Kurz bevor unsere Team 23-Volos ihre zweite Redaktionsphase beginnen konnten, sahen sie sich mit einer ganz besonderen Aufgabe konfrontiert: Innerhalb einer Woche sollten unsere Journalistenschüler eine Zeitung konzipieren, „from scratch“, für eine junge Zielgruppe.

Die Titelseite von ASAP

Ein Printprodukt für eine junge Zielgruppe? Ist das nicht ein Widerspruch an sich? Vielleicht, aber genau das macht diese Aufgabe besonders reizvoll. Konzept, Blattgestaltung, Ressort-Einteilung, Themenauswahl – all das lag in der Verantwortung der Volontäre. Die Akademieleitung benannte vorab zwei CVDs für dieses Projekt, alle anderen Aufgaben wurden selbstständig im Team verteilt. So entstand ASAP, eine 16-seitige Printausgabe im Tabloid-Format mit digitaler Verlängerung. Auf cu-asap.de, so legt es das Konzept nahe, sollen ausgewählte Geschichten crossmedial weitererzählt und fortgeführt werden.

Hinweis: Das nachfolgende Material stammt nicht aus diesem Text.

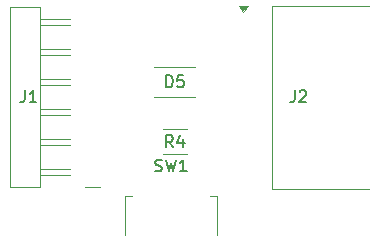
<source format=gbr>
%TF.GenerationSoftware,KiCad,Pcbnew,9.0.0*%
%TF.CreationDate,2025-05-11T17:49:33+05:30*%
%TF.ProjectId,Auto-UPDI-with-switch,4175746f-2d55-4504-9449-2d776974682d,rev?*%
%TF.SameCoordinates,Original*%
%TF.FileFunction,Legend,Top*%
%TF.FilePolarity,Positive*%
%FSLAX46Y46*%
G04 Gerber Fmt 4.6, Leading zero omitted, Abs format (unit mm)*
G04 Created by KiCad (PCBNEW 9.0.0) date 2025-05-11 17:49:33*
%MOMM*%
%LPD*%
G01*
G04 APERTURE LIST*
%ADD10C,0.150000*%
%ADD11C,0.120000*%
%ADD12C,0.100000*%
G04 APERTURE END LIST*
D10*
X91336905Y-83004819D02*
X91336905Y-82004819D01*
X91336905Y-82004819D02*
X91575000Y-82004819D01*
X91575000Y-82004819D02*
X91717857Y-82052438D01*
X91717857Y-82052438D02*
X91813095Y-82147676D01*
X91813095Y-82147676D02*
X91860714Y-82242914D01*
X91860714Y-82242914D02*
X91908333Y-82433390D01*
X91908333Y-82433390D02*
X91908333Y-82576247D01*
X91908333Y-82576247D02*
X91860714Y-82766723D01*
X91860714Y-82766723D02*
X91813095Y-82861961D01*
X91813095Y-82861961D02*
X91717857Y-82957200D01*
X91717857Y-82957200D02*
X91575000Y-83004819D01*
X91575000Y-83004819D02*
X91336905Y-83004819D01*
X92813095Y-82004819D02*
X92336905Y-82004819D01*
X92336905Y-82004819D02*
X92289286Y-82481009D01*
X92289286Y-82481009D02*
X92336905Y-82433390D01*
X92336905Y-82433390D02*
X92432143Y-82385771D01*
X92432143Y-82385771D02*
X92670238Y-82385771D01*
X92670238Y-82385771D02*
X92765476Y-82433390D01*
X92765476Y-82433390D02*
X92813095Y-82481009D01*
X92813095Y-82481009D02*
X92860714Y-82576247D01*
X92860714Y-82576247D02*
X92860714Y-82814342D01*
X92860714Y-82814342D02*
X92813095Y-82909580D01*
X92813095Y-82909580D02*
X92765476Y-82957200D01*
X92765476Y-82957200D02*
X92670238Y-83004819D01*
X92670238Y-83004819D02*
X92432143Y-83004819D01*
X92432143Y-83004819D02*
X92336905Y-82957200D01*
X92336905Y-82957200D02*
X92289286Y-82909580D01*
X90424167Y-90087200D02*
X90567024Y-90134819D01*
X90567024Y-90134819D02*
X90805119Y-90134819D01*
X90805119Y-90134819D02*
X90900357Y-90087200D01*
X90900357Y-90087200D02*
X90947976Y-90039580D01*
X90947976Y-90039580D02*
X90995595Y-89944342D01*
X90995595Y-89944342D02*
X90995595Y-89849104D01*
X90995595Y-89849104D02*
X90947976Y-89753866D01*
X90947976Y-89753866D02*
X90900357Y-89706247D01*
X90900357Y-89706247D02*
X90805119Y-89658628D01*
X90805119Y-89658628D02*
X90614643Y-89611009D01*
X90614643Y-89611009D02*
X90519405Y-89563390D01*
X90519405Y-89563390D02*
X90471786Y-89515771D01*
X90471786Y-89515771D02*
X90424167Y-89420533D01*
X90424167Y-89420533D02*
X90424167Y-89325295D01*
X90424167Y-89325295D02*
X90471786Y-89230057D01*
X90471786Y-89230057D02*
X90519405Y-89182438D01*
X90519405Y-89182438D02*
X90614643Y-89134819D01*
X90614643Y-89134819D02*
X90852738Y-89134819D01*
X90852738Y-89134819D02*
X90995595Y-89182438D01*
X91328929Y-89134819D02*
X91567024Y-90134819D01*
X91567024Y-90134819D02*
X91757500Y-89420533D01*
X91757500Y-89420533D02*
X91947976Y-90134819D01*
X91947976Y-90134819D02*
X92186072Y-89134819D01*
X93090833Y-90134819D02*
X92519405Y-90134819D01*
X92805119Y-90134819D02*
X92805119Y-89134819D01*
X92805119Y-89134819D02*
X92709881Y-89277676D01*
X92709881Y-89277676D02*
X92614643Y-89372914D01*
X92614643Y-89372914D02*
X92519405Y-89420533D01*
X79362493Y-83274819D02*
X79362493Y-83989104D01*
X79362493Y-83989104D02*
X79314874Y-84131961D01*
X79314874Y-84131961D02*
X79219636Y-84227200D01*
X79219636Y-84227200D02*
X79076779Y-84274819D01*
X79076779Y-84274819D02*
X78981541Y-84274819D01*
X80362493Y-84274819D02*
X79791065Y-84274819D01*
X80076779Y-84274819D02*
X80076779Y-83274819D01*
X80076779Y-83274819D02*
X79981541Y-83417676D01*
X79981541Y-83417676D02*
X79886303Y-83512914D01*
X79886303Y-83512914D02*
X79791065Y-83560533D01*
X102222493Y-83274819D02*
X102222493Y-83989104D01*
X102222493Y-83989104D02*
X102174874Y-84131961D01*
X102174874Y-84131961D02*
X102079636Y-84227200D01*
X102079636Y-84227200D02*
X101936779Y-84274819D01*
X101936779Y-84274819D02*
X101841541Y-84274819D01*
X102651065Y-83370057D02*
X102698684Y-83322438D01*
X102698684Y-83322438D02*
X102793922Y-83274819D01*
X102793922Y-83274819D02*
X103032017Y-83274819D01*
X103032017Y-83274819D02*
X103127255Y-83322438D01*
X103127255Y-83322438D02*
X103174874Y-83370057D01*
X103174874Y-83370057D02*
X103222493Y-83465295D01*
X103222493Y-83465295D02*
X103222493Y-83560533D01*
X103222493Y-83560533D02*
X103174874Y-83703390D01*
X103174874Y-83703390D02*
X102603446Y-84274819D01*
X102603446Y-84274819D02*
X103222493Y-84274819D01*
X91908333Y-88084819D02*
X91575000Y-87608628D01*
X91336905Y-88084819D02*
X91336905Y-87084819D01*
X91336905Y-87084819D02*
X91717857Y-87084819D01*
X91717857Y-87084819D02*
X91813095Y-87132438D01*
X91813095Y-87132438D02*
X91860714Y-87180057D01*
X91860714Y-87180057D02*
X91908333Y-87275295D01*
X91908333Y-87275295D02*
X91908333Y-87418152D01*
X91908333Y-87418152D02*
X91860714Y-87513390D01*
X91860714Y-87513390D02*
X91813095Y-87561009D01*
X91813095Y-87561009D02*
X91717857Y-87608628D01*
X91717857Y-87608628D02*
X91336905Y-87608628D01*
X92765476Y-87418152D02*
X92765476Y-88084819D01*
X92527381Y-87037200D02*
X92289286Y-87751485D01*
X92289286Y-87751485D02*
X92908333Y-87751485D01*
D11*
%TO.C,D5*%
X93825000Y-81300000D02*
X90325000Y-81300000D01*
X93825000Y-83800000D02*
X90325000Y-83800000D01*
%TO.C,SW1*%
X87857500Y-92180000D02*
X87857500Y-95480000D01*
X87857500Y-92180000D02*
X88457500Y-92180000D01*
X95657500Y-92180000D02*
X95057500Y-92180000D01*
X95657500Y-95480000D02*
X95657500Y-92180000D01*
%TO.C,J1*%
X78105000Y-76200000D02*
X80645000Y-76200000D01*
X78105000Y-91440000D02*
X78105000Y-76200000D01*
X80645000Y-76200000D02*
X80645000Y-91440000D01*
X80645000Y-77216000D02*
X83185000Y-77216000D01*
X80645000Y-77724000D02*
X83185000Y-77724000D01*
X80645000Y-79756000D02*
X83185000Y-79756000D01*
X80645000Y-80264000D02*
X83185000Y-80264000D01*
X80645000Y-82296000D02*
X83185000Y-82296000D01*
X80645000Y-82804000D02*
X83185000Y-82804000D01*
X80645000Y-84836000D02*
X83185000Y-84836000D01*
X80645000Y-85344000D02*
X83185000Y-85344000D01*
X80645000Y-87376000D02*
X83185000Y-87376000D01*
X80645000Y-87884000D02*
X83185000Y-87884000D01*
X80645000Y-89916000D02*
X83185000Y-89916000D01*
X80645000Y-90424000D02*
X83185000Y-90424000D01*
X80645000Y-91440000D02*
X78105000Y-91440000D01*
X85725000Y-91440000D02*
X84455000Y-91440000D01*
D12*
%TO.C,J2*%
X100283000Y-76123000D02*
X100283000Y-91617000D01*
X100283000Y-91617000D02*
X108538000Y-91617000D01*
X108538000Y-76123000D02*
X100283000Y-76123000D01*
X97870000Y-76631000D02*
X97489000Y-76123000D01*
X98251000Y-76123000D01*
X97870000Y-76631000D01*
G36*
X97870000Y-76631000D02*
G01*
X97489000Y-76123000D01*
X98251000Y-76123000D01*
X97870000Y-76631000D01*
G37*
D11*
%TO.C,R4*%
X93075000Y-88700000D02*
X91075000Y-88700000D01*
X91075000Y-86560000D02*
X93075000Y-86560000D01*
%TD*%
M02*

</source>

Die Produktion von ASAP wurde ins Druckhaus Spandau verlegt, wo täglich bis zu 800.000 Zeitungen gedruckt werden. Und,  ganz ehrlich, wer will nicht mal die eigene Zeitung gedruckt sehen? Für unsere Volontäre jedenfalls war das ziemlich aufregend, wie der eigens für das Projekt eingerichtete Instagram-Account verrät.

 

Nach Ende des Projekts haben wir den Abonnenten unseres WhatsApp-Newsletters exklusiv das komplette PDF der Zeitung zugeschickt und um Feedback gebeten. Das Ergebnis hat uns mehr als überrascht: Viele unserer User haben sich konstruktiv zu ASAP geäußert, neben Lob gab es auch durchaus nachvollziehbare Kritik.

Selbst kleinste Layoutfehler sind unseren WhatsApp-Abonnenten aufgefallen (hier grün markiert)

Neben dem (freundlichen) Hinweis auf Layoutfehler haben unsere Whatsapp-Abonnenten auch die Themenauswahl in den Fokus genommen. „Super mit aktuellem Thema (Zölle erklärt). Was fehlt?  Vielleicht eine  Rubrik mit Nachrichten-Updates, wie sich Dauernachrichten (Flüchtlinge, EZB, Israel, Nord Stream etc.) weiterentwickeln.“ Für uns gilt sowohl das Experiment „Übungszeitung“ als auch das Experiment „digitales Feedback“ als durchaus gelungen. Wir freuen uns, dass sich unsere Fans, User, Abonnenten mit unseren Inhalten auseinandersetzen. Und wer weiß, vielleicht sehen wir den einen oder anderen bald in einem unserer zukünftigen Teams.